Be Baptized

There are a lot of Baptists and evangelicals in my town. Because of that you often find yourself at various Church-related activities or events listening to the standard evangelical appeal to respond to the gospel.

Specifically, if you want to "accept Jesus as your personal Lord and Savior" you need to say a prayer "accepting Jesus into your heart."

I always find this language jarring. Especially from conservative and evangelical Christians who value the bible so highly.

Because where, ever, in the whole of the bible does anyone, ever, ask someone to say a prayer "accepting Jesus into your heart"?

It's just nowhere to be found the bible. So why do bible-thumping people keep saying it?

Biblically, the proper response to the gospel is baptism. Over and over in the book of Acts that's what people do in responding to the gospel.

It's there right at the beginning on the day of Pentecost:
Acts 2.37-38
When the people heard this, they were cut to the heart and said to Peter and the other apostles, “Brothers, what shall we do?” Peter replied, “Repent and be baptized, every one of you, in the name of Jesus Christ for the forgiveness of your sins. And you will receive the gift of the Holy Spirit."
It's there in Acts 8, the conversion of the Ethiopian eunuch:
Acts 8.34-38
The eunuch asked Philip, “Tell me, please, who is the prophet talking about, himself or someone else?” Then Philip began with that very passage of Scripture and told him the good news about Jesus. As they traveled along the road, they came to some water and the eunuch said, “Look, here is water. What can stand in the way of my being baptized?” And he gave orders to stop the chariot. Then both Philip and the eunuch went down into the water and Philip baptized him.
How about in the next chapter, the conversion of Saul/Paul?
Acts 9.17-18
Then Ananias went to the house and entered it. Placing his hands on Saul, he said, “Brother Saul, the Lord—Jesus, who appeared to you on the road as you were coming here—has sent me so that you may see again and be filled with the Holy Spirit.” Immediately, something like scales fell from Saul’s eyes, and he could see again. He got up and was baptized.
Let's keep it rolling. What about the conversion of Cornelius and the first Gentile converts?
Acts 10.44-48
While Peter was still speaking these words, the Holy Spirit came on all who heard the message. The circumcised believers who had come with Peter were astonished that the gift of the Holy Spirit had been poured out even on Gentiles. For they heard them speaking in tongues and praising God. Then Peter said, “Surely no one can stand in the way of their being baptized with water. They have received the Holy Spirit just as we have.” So he ordered that they be baptized in the name of Jesus Christ.
A final example, the conversion of Lydia:
Acts 16.14-15
One of those listening was a woman from the city of Thyatira named Lydia, a dealer in purple cloth. She was a worshiper of God. The Lord opened her heart to respond to Paul’s message. When she and the members of her household were baptized, she invited us to her home.
Like I said, biblically-speaking the proper response to the gospel is baptism. Baptism is what you are supposed to do when you want to "accept Jesus as your Lord and Savior." Never once does Peter, James, John, Paul or anyone else in the New Testament ask people to bow their heads to say a prayer accepting Jesus into their hearts. 
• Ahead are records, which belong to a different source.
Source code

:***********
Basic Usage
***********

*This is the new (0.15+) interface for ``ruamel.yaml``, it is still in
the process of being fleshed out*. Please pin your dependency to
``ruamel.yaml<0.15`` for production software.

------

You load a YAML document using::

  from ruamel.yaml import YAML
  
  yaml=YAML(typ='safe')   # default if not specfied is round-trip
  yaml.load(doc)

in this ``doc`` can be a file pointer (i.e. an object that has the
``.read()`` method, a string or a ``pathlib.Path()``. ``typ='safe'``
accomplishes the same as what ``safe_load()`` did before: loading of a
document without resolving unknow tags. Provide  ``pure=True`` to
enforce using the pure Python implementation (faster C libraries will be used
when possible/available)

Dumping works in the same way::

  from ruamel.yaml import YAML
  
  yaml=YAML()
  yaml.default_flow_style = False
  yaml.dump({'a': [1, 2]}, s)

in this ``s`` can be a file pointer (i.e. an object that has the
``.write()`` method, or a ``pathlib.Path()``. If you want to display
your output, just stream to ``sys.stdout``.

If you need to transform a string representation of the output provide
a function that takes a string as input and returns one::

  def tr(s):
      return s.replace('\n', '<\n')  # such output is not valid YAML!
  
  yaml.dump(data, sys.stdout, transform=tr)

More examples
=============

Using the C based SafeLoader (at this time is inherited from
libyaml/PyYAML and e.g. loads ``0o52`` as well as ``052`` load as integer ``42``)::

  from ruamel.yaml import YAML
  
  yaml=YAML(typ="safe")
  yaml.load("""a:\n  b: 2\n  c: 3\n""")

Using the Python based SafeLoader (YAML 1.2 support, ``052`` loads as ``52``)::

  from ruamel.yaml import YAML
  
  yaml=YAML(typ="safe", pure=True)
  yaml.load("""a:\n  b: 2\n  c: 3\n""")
Biblically, things could not be more clear. If you want people to respond to the gospel you say, "Repent. Believe the Good News. Confess Jesus as Lord. And be baptized."

To be very clear, lest I be misunderstood, I'm working here with an evangelical frame regarding the necessity of being "born again," which is the framework of my faith tradition. I'm not trying to adjudicate here between infant baptism or believer's baptism. Nor am I saying that if you aren't baptized that you haven't accepted Jesus as Lord, which I take to be the decisive issue. What I am talking about is how weird and unbiblical--in both word and ritual--is "the Sinner's prayer."

The proclamation of the gospel is an apocalyptic event. The gospel isn't a sales pitch. The gospel is news. In Jesus something happened. The gospel is a revelation. A revelation--an apocalypse--that a new reality has broken upon us in a way that breaks us, a new reality--that the  Kingdom of God has been inaugurated in the person of Jesus--that interrupts and disrupts everything that we thought we knew about ourselves, our world and the cosmos.

And in the face of that apocalypse we adjust ourselves to this new reality, renouncing former allegiances to declare Jesus as King. Everything has changed. Baptism is the ritual of this adjustment.

Baptism is the ritual that signifies the apocalyptic rupture in our lives.